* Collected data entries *
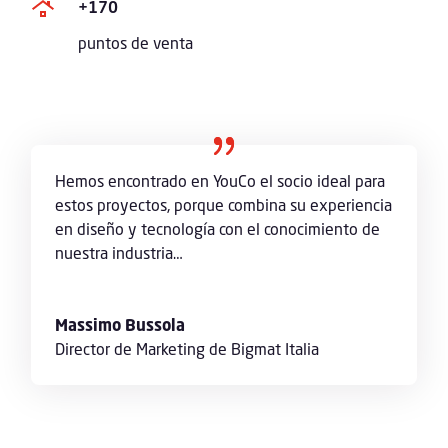
+170
puntos de venta
Hemos encontrado en YouCo el socio ideal para
estos proyectos, porque combina su experiencia
en diseño y tecnología con el conocimiento de
nuestra industria…
Massimo Bussola
Director de Marketing de Bigmat Italia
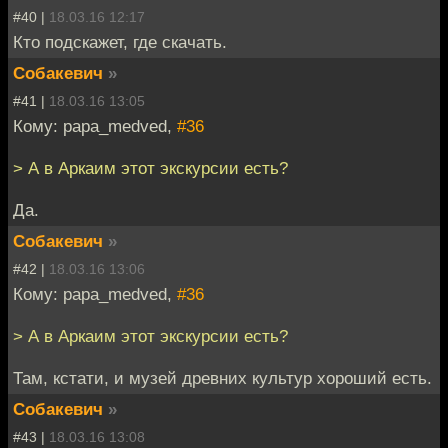
#40 |
18.03.16 12:17
Кто подскажет, где скачать.
Собакевич
»
#41 |
18.03.16 13:05
Кому: papa_medved,
#36
> А в Аркаим этот экскурсии есть?
Да.
Собакевич
»
#42 |
18.03.16 13:06
Кому: papa_medved,
#36
> А в Аркаим этот экскурсии есть?
Там, кстати, и музей древних культур хороший есть.
Собакевич
»
#43 |
18.03.16 13:08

* Required action *
Copy out every line of text from the records above, character for character, and leave the pictures out of your answer.

* Reply *
+170
puntos de venta
Hemos encontrado en YouCo el socio ideal para
estos proyectos, porque combina su experiencia
en diseño y tecnología con el conocimiento de
nuestra industria…
Massimo Bussola
Director de Marketing de Bigmat Italia
#40 |
18.03.16 12:17
Кто подскажет, где скачать.
Собакевич
»
#41 |
18.03.16 13:05
Кому: papa_medved,
#36
> А в Аркаим этот экскурсии есть?
Да.
Собакевич
»
#42 |
18.03.16 13:06
Кому: papa_medved,
#36
> А в Аркаим этот экскурсии есть?
Там, кстати, и музей древних культур хороший есть.
Собакевич
»
#43 |
18.03.16 13:08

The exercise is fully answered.